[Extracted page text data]
--- --- ---

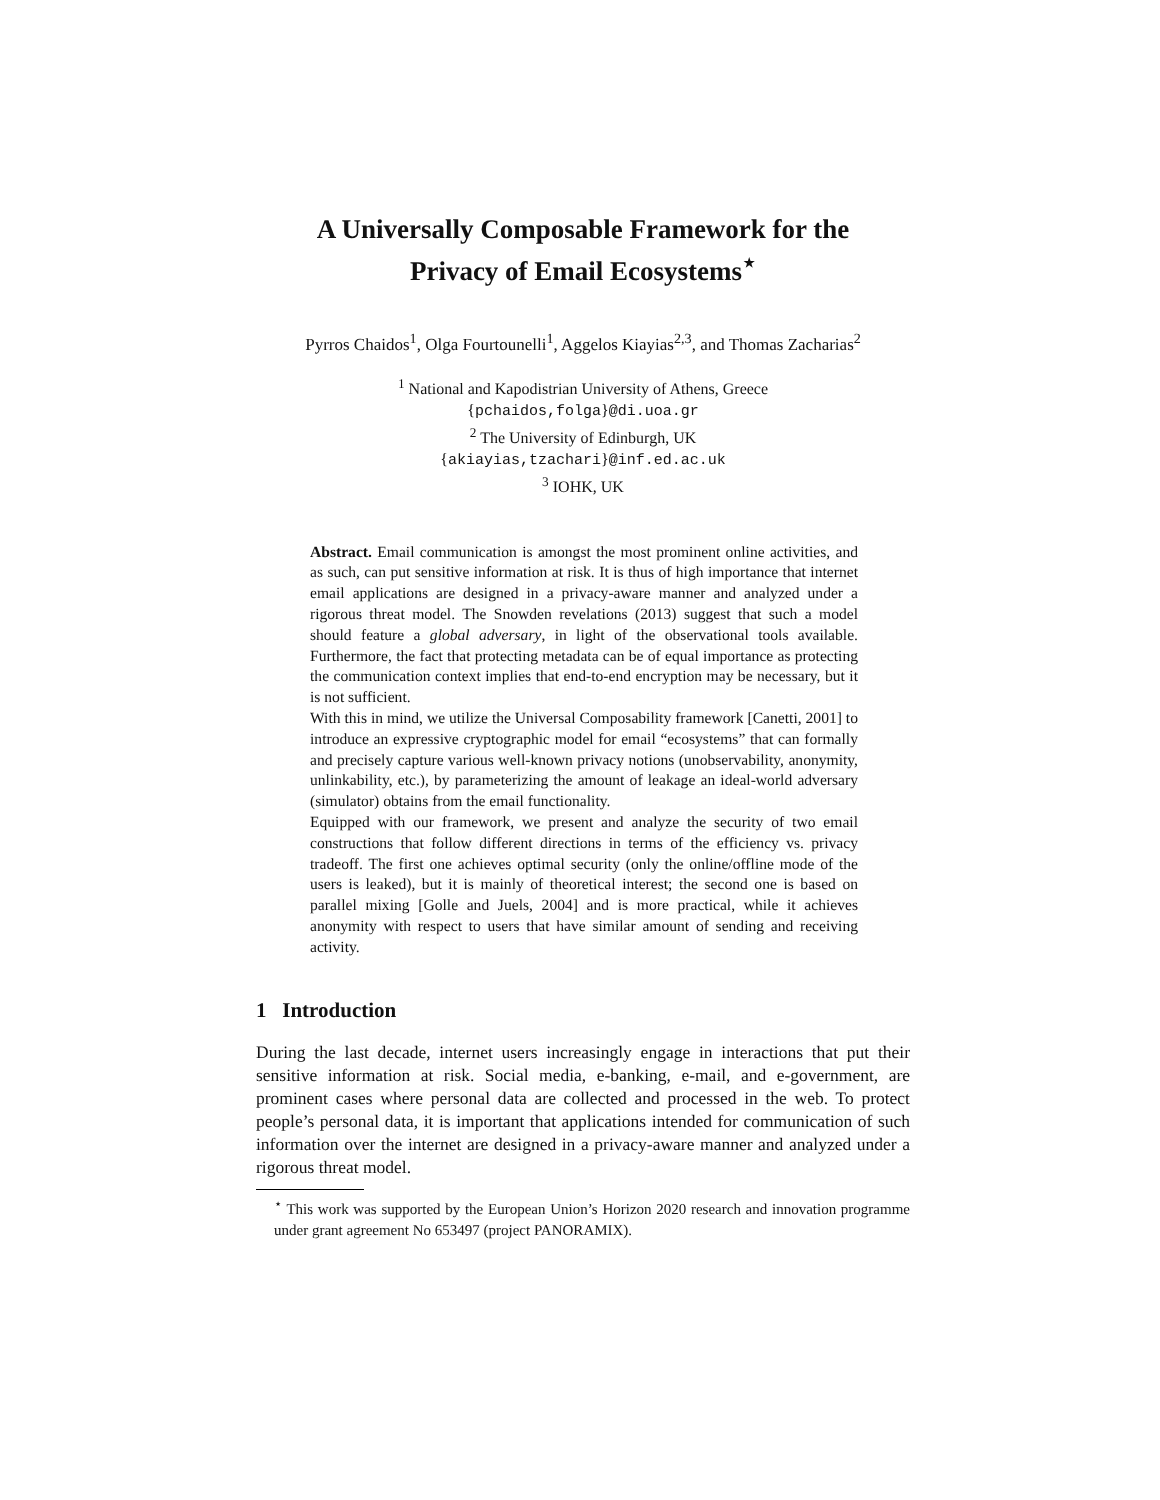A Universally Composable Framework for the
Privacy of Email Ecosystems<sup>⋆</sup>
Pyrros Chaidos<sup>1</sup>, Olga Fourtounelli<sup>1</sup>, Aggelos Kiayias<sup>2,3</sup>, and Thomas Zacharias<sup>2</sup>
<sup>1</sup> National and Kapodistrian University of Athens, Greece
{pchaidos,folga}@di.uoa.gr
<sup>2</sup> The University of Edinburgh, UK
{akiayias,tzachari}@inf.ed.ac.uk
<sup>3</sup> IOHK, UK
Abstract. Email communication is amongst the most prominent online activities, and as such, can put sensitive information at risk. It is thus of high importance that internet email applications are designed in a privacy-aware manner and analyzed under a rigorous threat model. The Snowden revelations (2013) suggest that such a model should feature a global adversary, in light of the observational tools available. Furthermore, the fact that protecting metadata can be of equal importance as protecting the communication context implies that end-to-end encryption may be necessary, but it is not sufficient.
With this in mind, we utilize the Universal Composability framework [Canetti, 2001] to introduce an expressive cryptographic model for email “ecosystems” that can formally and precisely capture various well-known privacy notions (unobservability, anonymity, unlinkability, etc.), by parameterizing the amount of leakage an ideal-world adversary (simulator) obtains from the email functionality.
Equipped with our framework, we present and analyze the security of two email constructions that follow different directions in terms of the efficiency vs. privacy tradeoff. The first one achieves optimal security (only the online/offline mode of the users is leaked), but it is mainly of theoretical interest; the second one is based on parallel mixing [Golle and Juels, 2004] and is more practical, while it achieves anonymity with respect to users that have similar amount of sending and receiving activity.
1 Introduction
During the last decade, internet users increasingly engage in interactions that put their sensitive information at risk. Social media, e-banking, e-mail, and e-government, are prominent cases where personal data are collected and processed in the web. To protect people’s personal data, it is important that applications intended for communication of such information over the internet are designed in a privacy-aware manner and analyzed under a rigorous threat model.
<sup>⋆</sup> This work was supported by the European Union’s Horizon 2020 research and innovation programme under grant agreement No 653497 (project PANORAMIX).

--- --- ---

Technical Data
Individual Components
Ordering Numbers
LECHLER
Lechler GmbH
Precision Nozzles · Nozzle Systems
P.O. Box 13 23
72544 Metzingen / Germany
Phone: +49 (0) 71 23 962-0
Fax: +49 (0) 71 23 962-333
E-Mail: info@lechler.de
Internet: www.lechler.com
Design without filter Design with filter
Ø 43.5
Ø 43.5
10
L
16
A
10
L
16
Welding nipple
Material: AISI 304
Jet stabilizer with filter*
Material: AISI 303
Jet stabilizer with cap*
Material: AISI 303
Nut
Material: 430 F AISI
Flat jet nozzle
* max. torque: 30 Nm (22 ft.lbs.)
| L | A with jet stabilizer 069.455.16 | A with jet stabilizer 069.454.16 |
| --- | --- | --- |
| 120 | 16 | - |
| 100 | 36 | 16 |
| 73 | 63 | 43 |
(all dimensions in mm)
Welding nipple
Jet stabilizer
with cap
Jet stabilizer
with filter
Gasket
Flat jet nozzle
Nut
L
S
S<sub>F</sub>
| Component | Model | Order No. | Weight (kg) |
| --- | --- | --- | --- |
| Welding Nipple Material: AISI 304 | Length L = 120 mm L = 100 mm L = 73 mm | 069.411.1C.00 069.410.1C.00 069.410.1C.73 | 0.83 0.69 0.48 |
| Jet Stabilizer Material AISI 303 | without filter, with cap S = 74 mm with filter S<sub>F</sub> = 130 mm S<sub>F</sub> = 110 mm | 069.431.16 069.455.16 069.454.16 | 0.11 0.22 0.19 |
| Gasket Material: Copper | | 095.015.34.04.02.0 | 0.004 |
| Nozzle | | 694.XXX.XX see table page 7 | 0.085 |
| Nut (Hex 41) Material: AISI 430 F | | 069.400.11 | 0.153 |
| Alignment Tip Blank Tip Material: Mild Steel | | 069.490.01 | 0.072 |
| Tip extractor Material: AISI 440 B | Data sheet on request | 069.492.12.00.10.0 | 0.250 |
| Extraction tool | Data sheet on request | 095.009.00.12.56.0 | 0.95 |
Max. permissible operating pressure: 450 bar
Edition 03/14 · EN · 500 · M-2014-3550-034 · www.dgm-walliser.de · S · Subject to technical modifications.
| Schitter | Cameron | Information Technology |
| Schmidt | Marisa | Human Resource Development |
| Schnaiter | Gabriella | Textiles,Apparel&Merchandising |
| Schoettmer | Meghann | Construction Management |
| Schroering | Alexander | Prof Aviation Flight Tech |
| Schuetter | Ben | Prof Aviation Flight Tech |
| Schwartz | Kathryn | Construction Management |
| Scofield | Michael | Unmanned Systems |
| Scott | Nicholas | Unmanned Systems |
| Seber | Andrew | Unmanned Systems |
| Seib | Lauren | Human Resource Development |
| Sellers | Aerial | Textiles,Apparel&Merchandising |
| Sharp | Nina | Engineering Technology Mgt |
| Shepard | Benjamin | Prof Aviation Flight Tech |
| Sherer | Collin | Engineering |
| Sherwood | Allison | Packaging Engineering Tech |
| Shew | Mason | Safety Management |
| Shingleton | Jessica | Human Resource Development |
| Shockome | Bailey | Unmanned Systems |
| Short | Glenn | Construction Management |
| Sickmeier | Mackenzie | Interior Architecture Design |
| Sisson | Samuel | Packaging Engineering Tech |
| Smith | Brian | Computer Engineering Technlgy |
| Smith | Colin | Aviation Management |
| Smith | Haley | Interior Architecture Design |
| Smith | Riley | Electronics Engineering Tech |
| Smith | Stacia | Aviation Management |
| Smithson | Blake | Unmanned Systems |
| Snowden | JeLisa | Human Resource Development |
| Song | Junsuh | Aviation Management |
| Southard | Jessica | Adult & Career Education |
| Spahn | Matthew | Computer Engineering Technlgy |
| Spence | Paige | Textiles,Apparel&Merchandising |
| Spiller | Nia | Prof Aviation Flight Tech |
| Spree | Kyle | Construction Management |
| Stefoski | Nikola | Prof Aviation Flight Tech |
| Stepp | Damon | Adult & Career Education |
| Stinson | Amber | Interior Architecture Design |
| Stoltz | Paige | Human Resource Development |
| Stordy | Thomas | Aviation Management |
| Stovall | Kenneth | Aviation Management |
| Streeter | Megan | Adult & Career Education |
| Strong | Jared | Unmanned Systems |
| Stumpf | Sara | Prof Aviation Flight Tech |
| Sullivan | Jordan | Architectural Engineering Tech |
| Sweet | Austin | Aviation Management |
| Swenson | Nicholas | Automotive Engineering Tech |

--- --- ---

Return solely the number of lines in the data that include the word "Jessica".

2